_Work order_:
Number every line of the items below, one line per number, and leave out any blank lines.

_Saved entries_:
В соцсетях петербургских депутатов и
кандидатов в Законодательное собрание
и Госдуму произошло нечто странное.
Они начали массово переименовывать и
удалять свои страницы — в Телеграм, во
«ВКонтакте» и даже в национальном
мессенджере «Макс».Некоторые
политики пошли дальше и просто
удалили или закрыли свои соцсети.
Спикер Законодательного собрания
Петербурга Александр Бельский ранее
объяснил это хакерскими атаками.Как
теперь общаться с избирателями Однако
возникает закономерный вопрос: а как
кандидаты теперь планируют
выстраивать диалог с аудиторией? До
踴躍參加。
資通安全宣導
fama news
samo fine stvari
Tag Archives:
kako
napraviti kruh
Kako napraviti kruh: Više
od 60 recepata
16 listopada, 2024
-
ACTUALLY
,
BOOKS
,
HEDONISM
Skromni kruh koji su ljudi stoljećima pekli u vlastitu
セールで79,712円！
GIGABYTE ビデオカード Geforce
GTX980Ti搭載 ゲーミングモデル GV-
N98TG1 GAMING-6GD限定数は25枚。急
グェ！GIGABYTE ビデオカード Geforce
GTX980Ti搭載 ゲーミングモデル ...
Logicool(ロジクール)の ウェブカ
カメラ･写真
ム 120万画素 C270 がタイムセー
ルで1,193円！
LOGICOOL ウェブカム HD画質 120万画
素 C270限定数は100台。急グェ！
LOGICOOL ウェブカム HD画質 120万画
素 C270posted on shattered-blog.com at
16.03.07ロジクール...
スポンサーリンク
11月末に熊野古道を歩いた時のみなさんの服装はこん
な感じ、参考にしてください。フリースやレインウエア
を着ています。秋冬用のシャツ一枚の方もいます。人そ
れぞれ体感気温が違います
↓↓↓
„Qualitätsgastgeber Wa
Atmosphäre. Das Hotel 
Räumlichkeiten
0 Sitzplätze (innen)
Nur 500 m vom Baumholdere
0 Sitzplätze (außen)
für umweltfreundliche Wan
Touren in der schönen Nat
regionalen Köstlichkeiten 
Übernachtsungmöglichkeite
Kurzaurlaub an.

_Answer for this exercise_:
1. В соцсетях петербургских депутатов и
2. кандидатов в Законодательное собрание
3. и Госдуму произошло нечто странное.
4. Они начали массово переименовывать и
5. удалять свои страницы — в Телеграм, во
6. «ВКонтакте» и даже в национальном
7. мессенджере «Макс».Некоторые
8. политики пошли дальше и просто
9. удалили или закрыли свои соцсети.
10. Спикер Законодательного собрания
11. Петербурга Александр Бельский ранее
12. объяснил это хакерскими атаками.Как
13. теперь общаться с избирателями Однако
14. возникает закономерный вопрос: а как
15. кандидаты теперь планируют
16. выстраивать диалог с аудиторией? До
17. 踴躍參加。
18. 資通安全宣導
19. fama news
20. samo fine stvari
21. Tag Archives:
22. kako
23. napraviti kruh
24. Kako napraviti kruh: Više
25. od 60 recepata
26. 16 listopada, 2024
27. -
28. ACTUALLY
29. ,
30. BOOKS
31. ,
32. HEDONISM
33. Skromni kruh koji su ljudi stoljećima pekli u vlastitu
34. セールで79,712円！
35. GIGABYTE ビデオカード Geforce
36. GTX980Ti搭載 ゲーミングモデル GV-
37. N98TG1 GAMING-6GD限定数は25枚。急
38. グェ！GIGABYTE ビデオカード Geforce
39. GTX980Ti搭載 ゲーミングモデル ...
40. Logicool(ロジクール)の ウェブカ
41. カメラ･写真
42. ム 120万画素 C270 がタイムセー
43. ルで1,193円！
44. LOGICOOL ウェブカム HD画質 120万画
45. 素 C270限定数は100台。急グェ！
46. LOGICOOL ウェブカム HD画質 120万画
47. 素 C270posted on shattered-blog.com at
48. 16.03.07ロジクール...
49. スポンサーリンク
50. 11月末に熊野古道を歩いた時のみなさんの服装はこん
51. な感じ、参考にしてください。フリースやレインウエア
52. を着ています。秋冬用のシャツ一枚の方もいます。人そ
53. れぞれ体感気温が違います
54. ↓↓↓
55. „Qualitätsgastgeber Wa
56. Atmosphäre. Das Hotel 
57. Räumlichkeiten
58. 0 Sitzplätze (innen)
59. Nur 500 m vom Baumholdere
60. 0 Sitzplätze (außen)
61. für umweltfreundliche Wan
62. Touren in der schönen Nat
63. regionalen Köstlichkeiten 
64. Übernachtsungmöglichkeite
65. Kurzaurlaub an.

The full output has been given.